President Robert Mugabe's government has its own presidential election results showing a runoff will be necessary, a Cabinet minister said Thursday.
Deputy Information Minister Bright Matonga's comments came a day after Zimbabwe's opposition rejected a runoff, despite a media report that the official tally - still awaited more than a month after the vote - showed its candidate beat Mugabe, but not by enough to avoid a second round. Matonga said Mugabe's party will take part in a runoff.
"As far as I'm concerned, there is going to be a runoff," Matonga told The Associated Press. "We have got our own results."
On Wednesday, CNN television quoted an unidentified senior official with Zimbabwe's ruling ZANU-PF party as saying results from the March 29 election gave opposition leader Morgan Tsvangirai 47 percent of the votes while Mugabe trailed with 43 percent.
Matonga would not say whether the CNN report was correct or give details about the figures he said the government has. But he said no one won the 50 percent plus one vote needed to avoid a runoff.
Independent observers have been saying that Tsvangirai won the most votes, but not enough to avoid a runoff. Tsvangirai insists he won outright.
Individual polling stations have posted results, allowing parties and others to compile their own tallies while the nation awaits official results from the Zimbabwe Electoral Commission. Tsvangirai and rights groups have accused Mugabe of withholding the results to buy time to steal a runoff through intimidation or fraud.
Electoral commission officials said late Wednesday that no official results had been released and that party officials would not see them until a verification process began. The verification process, at which party officials were to review figures, began Thursday afternoon.
Mugabe and Tsvangirai sent representatives, and independent candidate Simba Makoni attended himself. Journalists were allowed to inside for only a few minutes as the process began, and were given no indication when it would be completed.
In Johannesburg Wednesday, South Africa, Tsvangirai spokesman George Sibotshiwe reiterated that the opposition would not take part in a runoff because it believed only fraudulent results would deny Tsvangirai outright victory.
"If Robert Mugabe cannot accept the real results now, what's the guarantee he'll accept the real results after a runoff?" Sibotshiwe said.
Sibotshiwe said the report that a runoff would be necessary was part of a government strategy. He accused the ruling party of plotting a second round of voting that Mugabe would engineer in his favour.
The opposition says a campaign of terror and violence since the first round of voting has left the movement in a disarray, with its main leaders staying out of the country for fear of arrest.
Independent rights groups also say post-election violence makes it unlikely a runoff could be free and fair.
The octogenarian Mugabe, in power since Zimbabwe gained independence from Britain in 1980, has been accused of brutality and increasing autocracy.

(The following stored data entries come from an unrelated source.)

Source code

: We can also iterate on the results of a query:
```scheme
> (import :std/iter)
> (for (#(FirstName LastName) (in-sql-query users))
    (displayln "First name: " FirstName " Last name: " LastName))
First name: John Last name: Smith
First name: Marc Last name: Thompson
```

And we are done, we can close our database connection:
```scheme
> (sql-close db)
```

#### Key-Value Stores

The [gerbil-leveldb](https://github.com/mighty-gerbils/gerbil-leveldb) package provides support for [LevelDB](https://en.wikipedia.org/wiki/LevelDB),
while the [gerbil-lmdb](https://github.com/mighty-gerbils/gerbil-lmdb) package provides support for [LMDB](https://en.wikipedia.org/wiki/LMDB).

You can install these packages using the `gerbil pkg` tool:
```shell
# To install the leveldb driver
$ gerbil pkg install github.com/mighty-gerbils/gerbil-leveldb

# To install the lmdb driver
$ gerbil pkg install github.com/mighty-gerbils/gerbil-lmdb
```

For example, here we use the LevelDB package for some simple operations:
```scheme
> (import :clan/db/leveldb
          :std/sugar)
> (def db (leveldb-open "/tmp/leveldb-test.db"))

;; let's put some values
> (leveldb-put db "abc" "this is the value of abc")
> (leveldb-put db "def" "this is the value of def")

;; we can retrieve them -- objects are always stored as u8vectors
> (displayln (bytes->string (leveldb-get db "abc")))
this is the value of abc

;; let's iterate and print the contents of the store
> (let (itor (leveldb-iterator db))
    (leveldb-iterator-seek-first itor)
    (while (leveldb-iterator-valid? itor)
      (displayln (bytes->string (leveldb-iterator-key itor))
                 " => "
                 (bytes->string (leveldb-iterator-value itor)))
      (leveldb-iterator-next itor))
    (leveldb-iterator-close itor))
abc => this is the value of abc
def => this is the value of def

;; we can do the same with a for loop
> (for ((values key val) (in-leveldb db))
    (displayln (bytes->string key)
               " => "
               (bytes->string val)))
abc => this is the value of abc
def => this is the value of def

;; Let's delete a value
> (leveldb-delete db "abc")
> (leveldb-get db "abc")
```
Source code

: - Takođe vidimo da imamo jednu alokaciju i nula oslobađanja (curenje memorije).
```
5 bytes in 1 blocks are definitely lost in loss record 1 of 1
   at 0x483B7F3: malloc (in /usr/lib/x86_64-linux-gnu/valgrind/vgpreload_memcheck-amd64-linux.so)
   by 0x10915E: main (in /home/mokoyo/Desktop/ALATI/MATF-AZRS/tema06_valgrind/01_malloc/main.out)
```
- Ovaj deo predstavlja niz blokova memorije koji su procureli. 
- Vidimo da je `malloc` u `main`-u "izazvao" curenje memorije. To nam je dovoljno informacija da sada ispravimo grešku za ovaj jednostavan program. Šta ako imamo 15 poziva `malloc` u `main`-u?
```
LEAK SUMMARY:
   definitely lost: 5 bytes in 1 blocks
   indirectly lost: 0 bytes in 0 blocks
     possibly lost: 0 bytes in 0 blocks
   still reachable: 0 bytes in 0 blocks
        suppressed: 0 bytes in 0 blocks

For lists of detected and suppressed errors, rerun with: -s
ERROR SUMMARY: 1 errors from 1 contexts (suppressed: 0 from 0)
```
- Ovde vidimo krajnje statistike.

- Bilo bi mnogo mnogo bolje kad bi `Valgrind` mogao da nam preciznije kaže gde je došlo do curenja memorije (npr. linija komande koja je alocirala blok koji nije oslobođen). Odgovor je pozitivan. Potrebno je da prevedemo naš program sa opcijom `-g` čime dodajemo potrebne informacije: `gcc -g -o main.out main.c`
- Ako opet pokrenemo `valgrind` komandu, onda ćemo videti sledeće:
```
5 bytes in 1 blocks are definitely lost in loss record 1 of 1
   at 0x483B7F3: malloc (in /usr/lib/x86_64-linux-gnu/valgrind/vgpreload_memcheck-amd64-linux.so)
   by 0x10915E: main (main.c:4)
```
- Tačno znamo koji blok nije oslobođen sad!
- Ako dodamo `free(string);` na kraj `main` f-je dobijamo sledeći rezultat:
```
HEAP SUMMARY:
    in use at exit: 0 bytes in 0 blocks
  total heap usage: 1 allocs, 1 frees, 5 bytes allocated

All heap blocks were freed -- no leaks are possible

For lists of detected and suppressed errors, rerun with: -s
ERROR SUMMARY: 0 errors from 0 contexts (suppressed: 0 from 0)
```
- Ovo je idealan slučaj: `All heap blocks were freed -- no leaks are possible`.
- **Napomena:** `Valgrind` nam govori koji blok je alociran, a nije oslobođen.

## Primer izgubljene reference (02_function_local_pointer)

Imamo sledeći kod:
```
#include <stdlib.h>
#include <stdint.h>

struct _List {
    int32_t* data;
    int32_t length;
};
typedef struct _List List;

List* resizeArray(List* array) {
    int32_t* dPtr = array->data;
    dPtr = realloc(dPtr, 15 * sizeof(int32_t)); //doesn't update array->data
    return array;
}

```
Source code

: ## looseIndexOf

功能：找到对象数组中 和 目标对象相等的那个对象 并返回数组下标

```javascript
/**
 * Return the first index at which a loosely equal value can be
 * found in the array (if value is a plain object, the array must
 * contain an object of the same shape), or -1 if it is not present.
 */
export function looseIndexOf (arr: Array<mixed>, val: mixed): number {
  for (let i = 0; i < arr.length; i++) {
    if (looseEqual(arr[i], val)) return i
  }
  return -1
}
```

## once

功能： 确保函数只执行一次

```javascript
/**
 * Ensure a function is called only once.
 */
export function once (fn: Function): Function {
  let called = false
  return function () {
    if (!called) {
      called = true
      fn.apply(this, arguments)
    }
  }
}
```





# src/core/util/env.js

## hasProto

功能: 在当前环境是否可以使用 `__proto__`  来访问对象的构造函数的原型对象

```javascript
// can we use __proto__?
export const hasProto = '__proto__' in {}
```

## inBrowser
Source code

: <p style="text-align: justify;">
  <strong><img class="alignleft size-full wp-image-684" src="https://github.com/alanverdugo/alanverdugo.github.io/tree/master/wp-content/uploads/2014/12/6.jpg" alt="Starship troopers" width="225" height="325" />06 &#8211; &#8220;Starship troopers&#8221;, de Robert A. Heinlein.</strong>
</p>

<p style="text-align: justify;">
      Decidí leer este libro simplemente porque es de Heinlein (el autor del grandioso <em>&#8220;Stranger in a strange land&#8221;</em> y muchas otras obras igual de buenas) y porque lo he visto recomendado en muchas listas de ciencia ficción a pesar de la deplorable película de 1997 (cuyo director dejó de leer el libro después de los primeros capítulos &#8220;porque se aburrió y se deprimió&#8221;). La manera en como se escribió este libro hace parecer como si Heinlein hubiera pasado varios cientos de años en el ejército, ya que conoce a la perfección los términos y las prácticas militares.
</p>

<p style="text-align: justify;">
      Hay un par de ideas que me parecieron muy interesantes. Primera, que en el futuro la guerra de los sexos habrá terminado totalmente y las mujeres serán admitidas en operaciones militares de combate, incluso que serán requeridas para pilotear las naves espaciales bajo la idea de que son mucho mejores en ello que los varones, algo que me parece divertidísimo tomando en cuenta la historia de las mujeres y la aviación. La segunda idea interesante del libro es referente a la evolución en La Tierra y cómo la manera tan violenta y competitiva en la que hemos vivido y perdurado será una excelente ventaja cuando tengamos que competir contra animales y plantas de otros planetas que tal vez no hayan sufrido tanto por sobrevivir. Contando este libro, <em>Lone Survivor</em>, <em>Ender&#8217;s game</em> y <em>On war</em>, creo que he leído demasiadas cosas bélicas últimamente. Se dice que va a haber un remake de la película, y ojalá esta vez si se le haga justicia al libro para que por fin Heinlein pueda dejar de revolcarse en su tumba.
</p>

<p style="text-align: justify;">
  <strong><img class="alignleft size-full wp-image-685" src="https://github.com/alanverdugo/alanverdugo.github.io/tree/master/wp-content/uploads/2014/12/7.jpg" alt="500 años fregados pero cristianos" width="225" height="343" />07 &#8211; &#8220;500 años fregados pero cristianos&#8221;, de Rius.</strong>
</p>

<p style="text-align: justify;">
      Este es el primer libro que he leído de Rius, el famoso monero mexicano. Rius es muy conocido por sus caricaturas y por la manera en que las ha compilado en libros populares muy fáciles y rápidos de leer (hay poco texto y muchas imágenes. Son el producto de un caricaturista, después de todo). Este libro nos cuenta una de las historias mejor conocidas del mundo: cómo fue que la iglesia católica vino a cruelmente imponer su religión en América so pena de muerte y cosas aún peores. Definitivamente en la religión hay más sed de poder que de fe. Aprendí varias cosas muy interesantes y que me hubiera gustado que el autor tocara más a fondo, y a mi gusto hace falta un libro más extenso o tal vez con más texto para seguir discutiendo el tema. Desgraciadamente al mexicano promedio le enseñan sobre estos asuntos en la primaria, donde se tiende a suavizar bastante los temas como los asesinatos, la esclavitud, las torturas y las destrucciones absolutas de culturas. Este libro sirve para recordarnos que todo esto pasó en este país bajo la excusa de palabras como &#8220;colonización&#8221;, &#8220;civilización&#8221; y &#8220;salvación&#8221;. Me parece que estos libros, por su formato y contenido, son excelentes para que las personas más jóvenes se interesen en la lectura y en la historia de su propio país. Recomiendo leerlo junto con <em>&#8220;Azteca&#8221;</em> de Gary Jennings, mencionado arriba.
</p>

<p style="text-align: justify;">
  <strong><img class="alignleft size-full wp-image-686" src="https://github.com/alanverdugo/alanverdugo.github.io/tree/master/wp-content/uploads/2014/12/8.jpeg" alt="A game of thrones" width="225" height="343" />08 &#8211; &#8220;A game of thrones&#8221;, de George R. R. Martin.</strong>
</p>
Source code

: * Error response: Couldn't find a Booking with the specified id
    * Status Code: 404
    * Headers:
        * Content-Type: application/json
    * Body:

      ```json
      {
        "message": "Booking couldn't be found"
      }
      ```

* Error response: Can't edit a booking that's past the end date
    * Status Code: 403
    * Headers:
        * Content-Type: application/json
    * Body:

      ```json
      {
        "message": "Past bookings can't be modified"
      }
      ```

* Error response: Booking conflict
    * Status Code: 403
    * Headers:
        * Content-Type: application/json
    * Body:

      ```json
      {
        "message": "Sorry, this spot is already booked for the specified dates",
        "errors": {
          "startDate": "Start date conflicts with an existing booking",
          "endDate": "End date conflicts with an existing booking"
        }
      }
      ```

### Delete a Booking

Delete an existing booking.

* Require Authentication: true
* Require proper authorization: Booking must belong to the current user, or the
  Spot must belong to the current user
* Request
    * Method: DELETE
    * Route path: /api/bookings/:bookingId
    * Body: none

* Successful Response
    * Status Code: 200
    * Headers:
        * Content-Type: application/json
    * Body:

But the main campaign issue for many here had been the economic collapse of what had once been a regional breadbasket.
A land reform campaign Mugabe launched in 2000 saw the often-violent seizure of farmland from whites. The key agriculture sector was devastated.
Mining, tourism and tobacco exports - once the nation's biggest three hard currency earners - reported massive losses in recent weeks.
In the Reserve Bank's quarterly fiscal policy statement Wednesday, central bank governor Gideon Gono acknowledged the government is virtually broke.
In his statement, Gono announced a new hard currency exchange rate he said would be set by banks in willing seller-willing buyer deals based on availability of hard currency that would draw money into the banking system from the dominant black market in hard currency.
He gave no indication of what the new rate would be, but currency dealers said it needed to approach the black market rate of about 100 million Zimbabwe dollars to a single U.S. dollar (64 euro cents).
Gono told business leaders and government officials at a briefing shown on state television that the central bank was relinquishing its monopoly on controlling hard currency inflows.
He said he did not abolish the official exchange rate of just 30,000 Zimbabwe dollars to the U.S. dollar but was allowing the market to determine another legal exchange rate.
Gono announced that exporters also will be allowed to retain more of their hard currency earnings to plough back into importing raw materials as long as they increase their production.
Up to now, all export businesses kept 65 percent of their hard currency earnings to buy raw materials. Gono said if they increased export output by 30 percent, they would be allowed to keep 95 percent of their foreign earnings. If they increased output by 10 percent, they could keep 75 percent.
Thursday was a national holiday, Labour Day, in Zimbabwe. A few small demonstrations were held, including one by a union group calling for lower taxes and better access to AIDS medications.